The existence of legal provisions regarding inheritance at the place of domicile of the founder or of the beneficiaries shall not affect the foundation or its validity and shall not prevent the attainment of its purposes in the manner provided in the foundation charter or its regulations (Art. 14). This provision is vital from the point of view of asset protection and protects the founder and beneficiaries from forced heirship rules contrary to the wishes of the founder.
Within reasonable possibilities, all foundation assets should be transferred to the jurisdiction of the foundation or to a country without forced heirship legislation. It is important to express, however, that this Panamanian provision will govern only if the rules of the Panama foundation are enforced.
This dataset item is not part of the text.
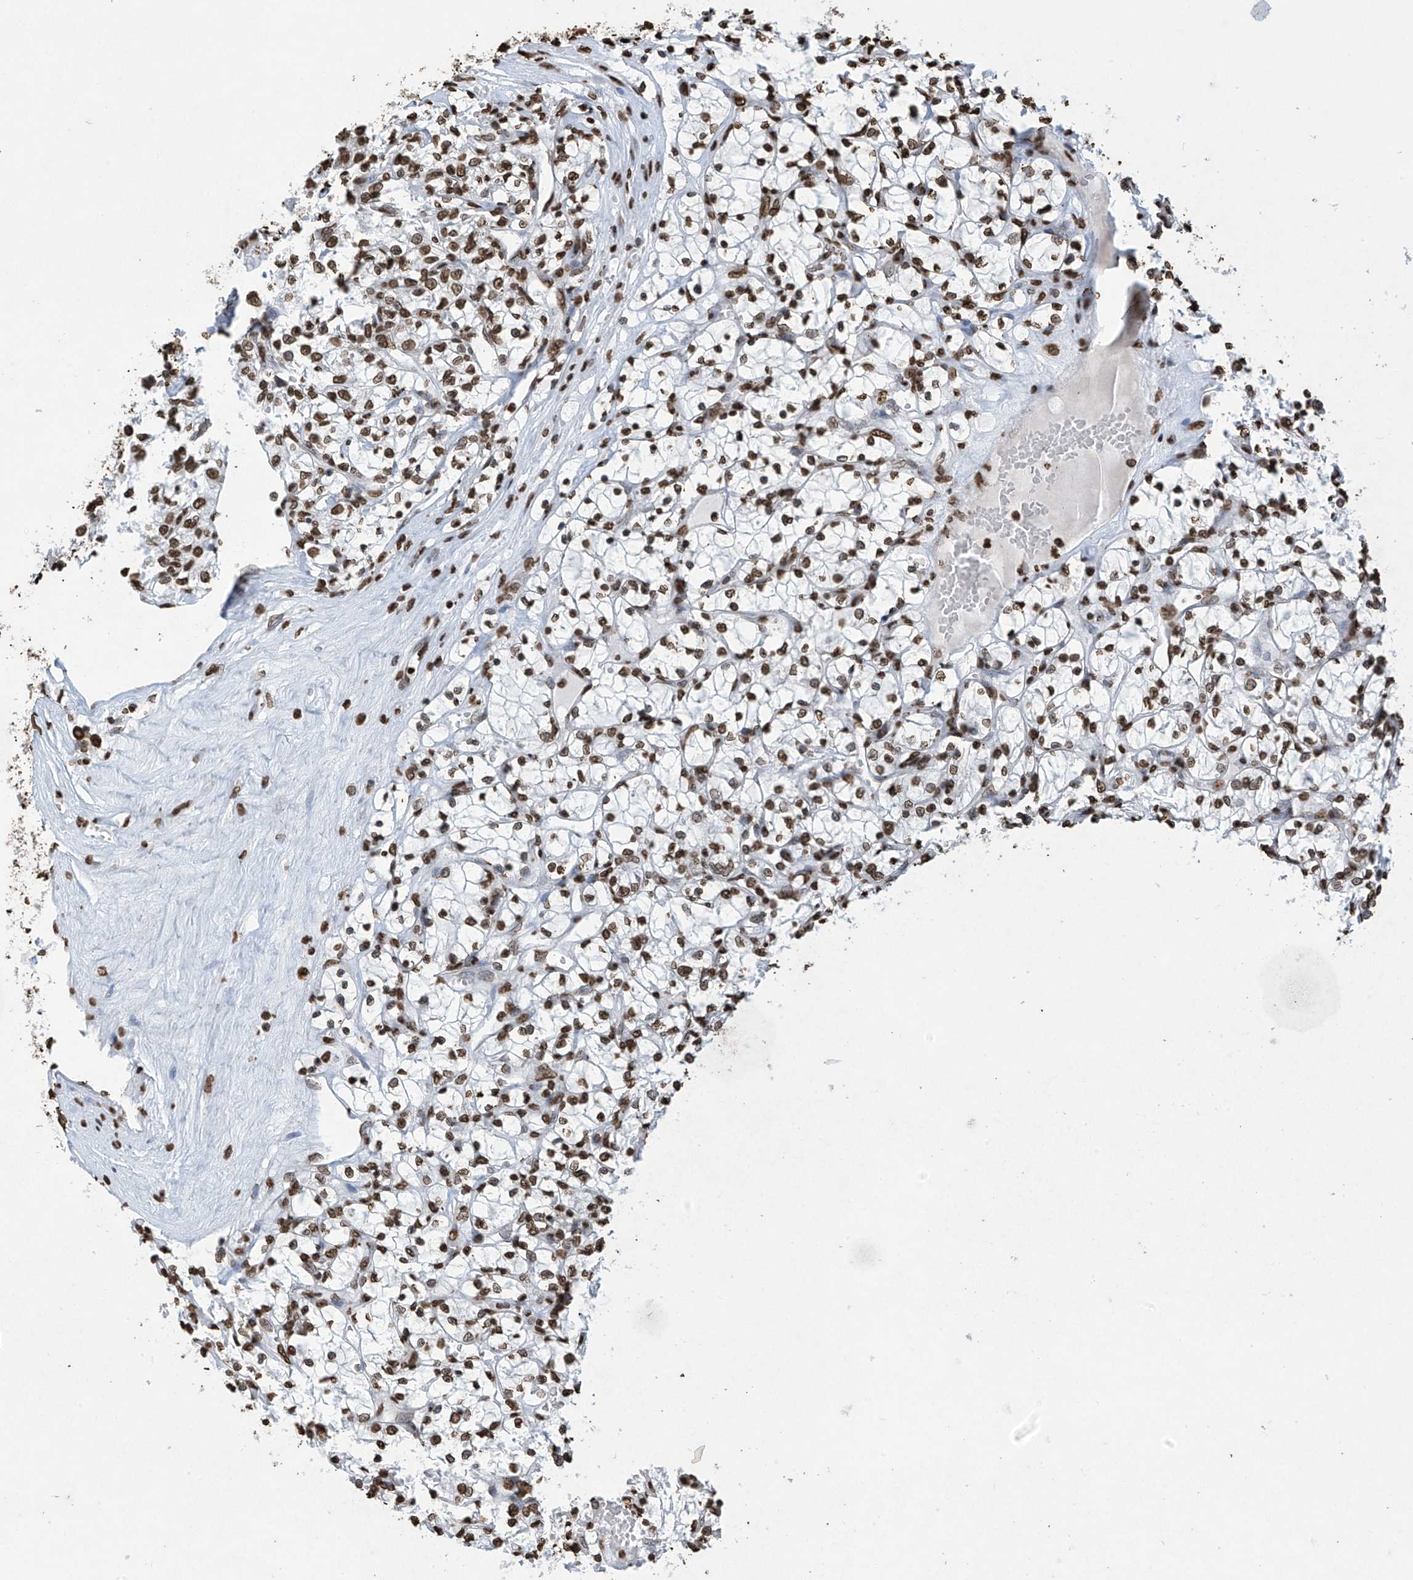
{"staining": {"intensity": "strong", "quantity": ">75%", "location": "nuclear"}, "tissue": "renal cancer", "cell_type": "Tumor cells", "image_type": "cancer", "snomed": [{"axis": "morphology", "description": "Adenocarcinoma, NOS"}, {"axis": "topography", "description": "Kidney"}], "caption": "Tumor cells reveal high levels of strong nuclear expression in about >75% of cells in renal adenocarcinoma. (Brightfield microscopy of DAB IHC at high magnification).", "gene": "H3-3A", "patient": {"sex": "female", "age": 69}}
Careful attention and planning should be given to this aspect and our experience in providing solutions should be of interest.
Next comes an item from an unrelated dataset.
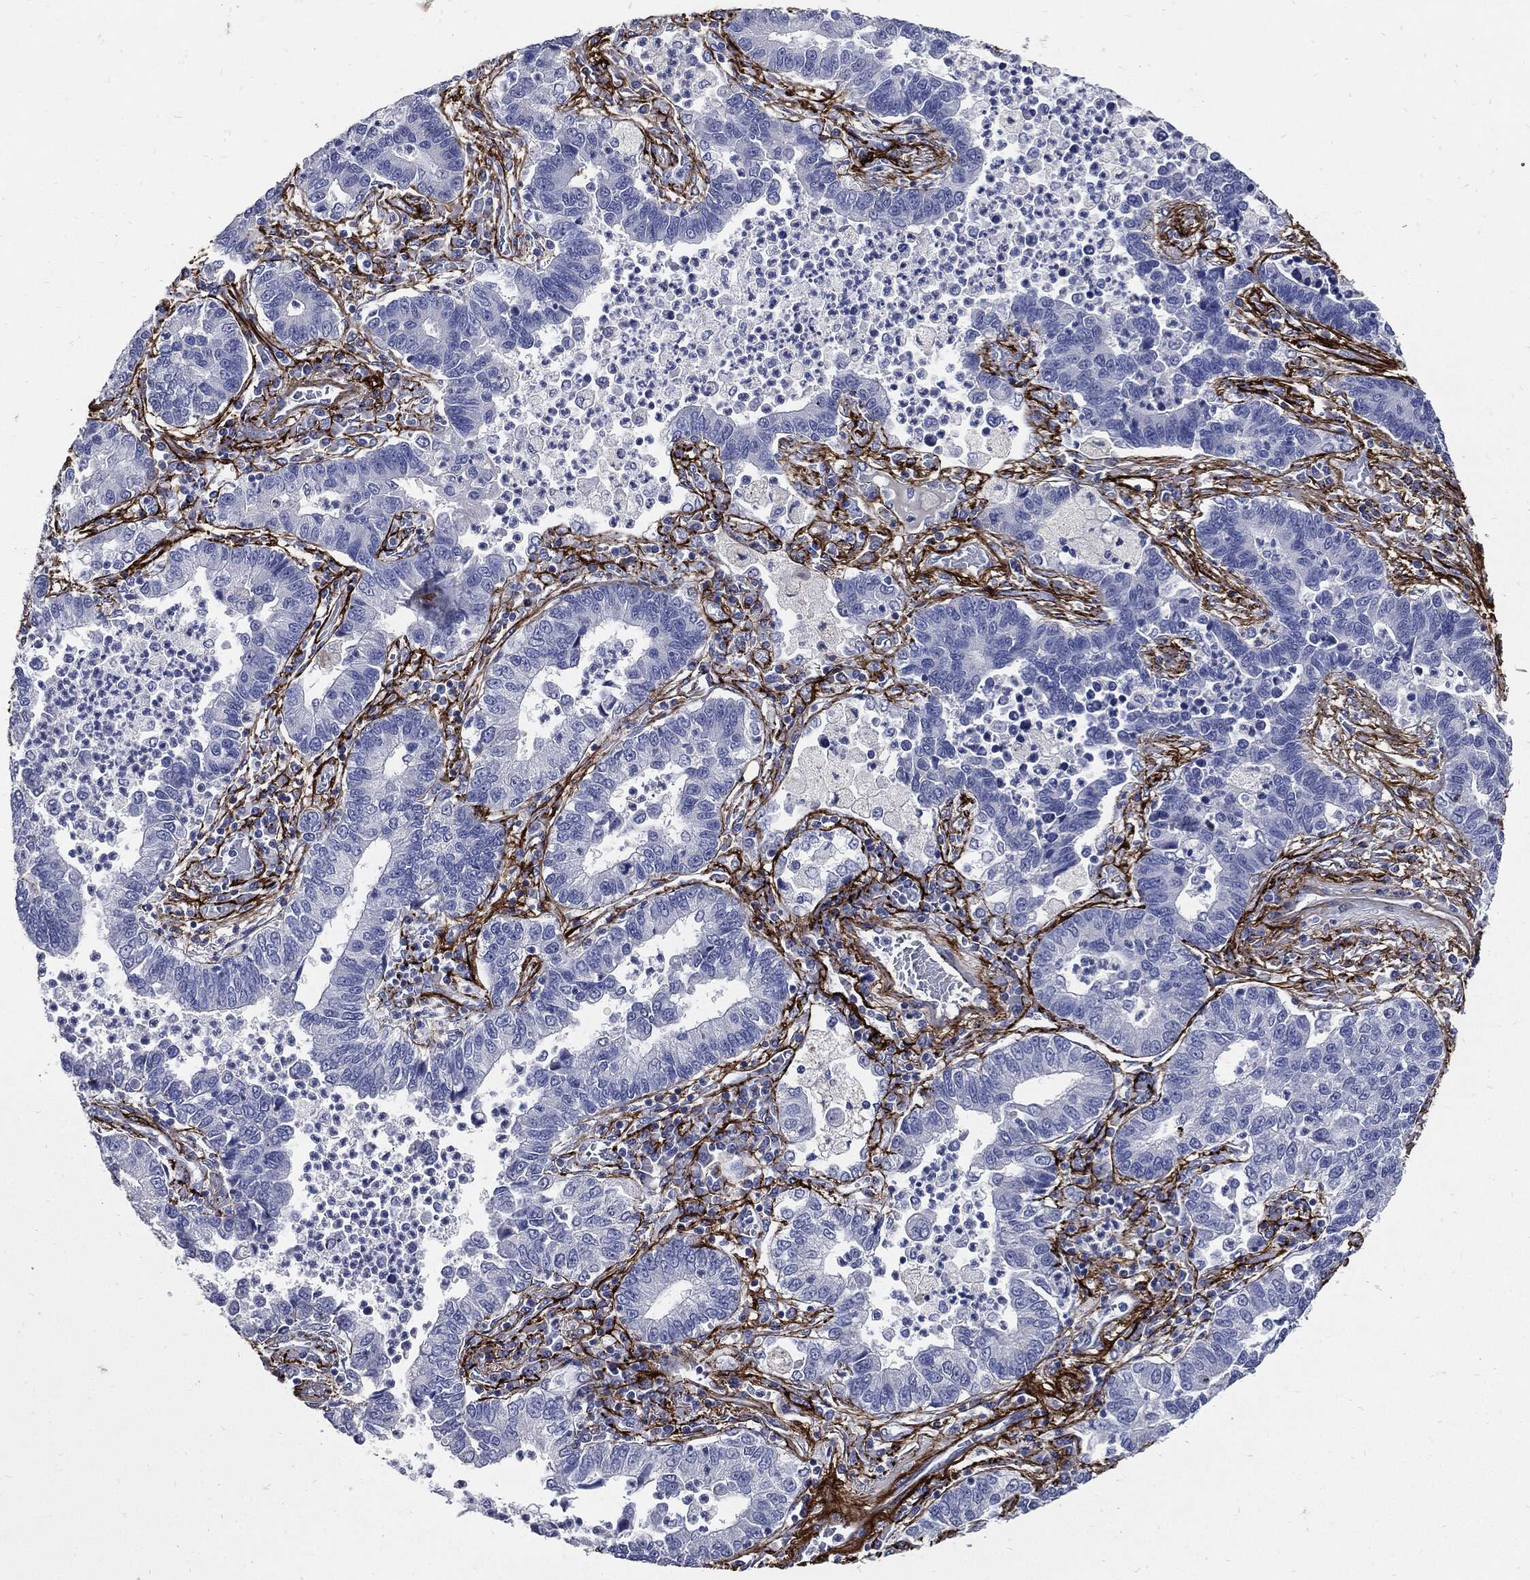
{"staining": {"intensity": "negative", "quantity": "none", "location": "none"}, "tissue": "lung cancer", "cell_type": "Tumor cells", "image_type": "cancer", "snomed": [{"axis": "morphology", "description": "Adenocarcinoma, NOS"}, {"axis": "topography", "description": "Lung"}], "caption": "Micrograph shows no significant protein expression in tumor cells of lung cancer (adenocarcinoma). The staining was performed using DAB (3,3'-diaminobenzidine) to visualize the protein expression in brown, while the nuclei were stained in blue with hematoxylin (Magnification: 20x).", "gene": "FBN1", "patient": {"sex": "female", "age": 57}}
What is the taxation of a Panama foundation?
The acts of constitution, amendment or extinction of the foundation as well as the acts of transfer, transmittal or encumbrance of assets of the foundation and the income arising therefrom, or any other act in connection therewith, are exempted from all taxes, contributions, duties, liens or assessments of any kind , provided they are related to:
- Assets located abroad.
- Money deposited by natural or juridical persons whose income is not obtained from a Panamanian source or is not taxable in Panama due to whichever reason.
- Shares or securities of any kind issued by corporations which income is not derived from a Panamanian source or which are not taxable for whatever reason, even when such shares or securities are deposited in the Republic of Panama.
This is the full text of Art.27 of the Foundation Law, which at the same time, save some small changes, is from the recently enacted Panamanian law on trusts. It is well known that the tax system in Panama is territorial, which means that only transactions or activities producing effect within Panama are subject to Panama taxes, also excepting some cases like the ones mentioned above and others. Since the 1930s, the territorial rule of taxation has prevailed in Panama’s fiscal law. Accordingly, all income from domestic business is taxable, while income from foreign sources remains exempt and freely transferable. This applies both to individuals and to corporations. Panama has not signed any agreements on juridical or information assistance with foreign countries on tax matters.
The only tax payable by a Panama foundation are US$ 150.00 as a fixed annual tax.
Can a foreign foundation change jurisdiction and continue as a Panama foundation?
Indeed, foundations organized pursuant to a foreign law may continue as a Panama foundation by fulfilling the flexible requirements of the Foundation Law. As a result of this simple procedure, multiple Liechtenstein foundations have already elected to change their jurisdiction and continue as Panama foundations.
Are the Panama foundations protected by secrecy and confidentiality?
All members of the foundation council and of the supervisory bodies, if any, as well as public or private employees, who have any knowledge of the activities, transactions or operations of the foundations, must at all times the same in secret and confidentiality. Breaches of this duty shall be sanctioned with imprisonment of six (6) months and a fine of US$ 50,000.00, without prejudice to the corresponding civil liabilities (Art.35). The requirements for maintaining and the sanctions for breaching the secrecy are strong.
Information already of public access like the Public Registry is obviously outside the secrecy rule. However, this secrecy provision should not serve as an excuse against legitimate inquiries through pertinent channels regarding specific criminal actions, such as drug trafficking and money laundering, for which the Republic of Panama has implemented specific legal procedures, in a major effort to improve and protect Panama’s international offshore centre.
While not providing any specific legal or tax counsel, nevertheless for some individuals or companies, offshore companies may offer specific tax advantages over other jurisdictions. Any potential client seeking legal or tax advise should consult with their individual legal or tax advisor.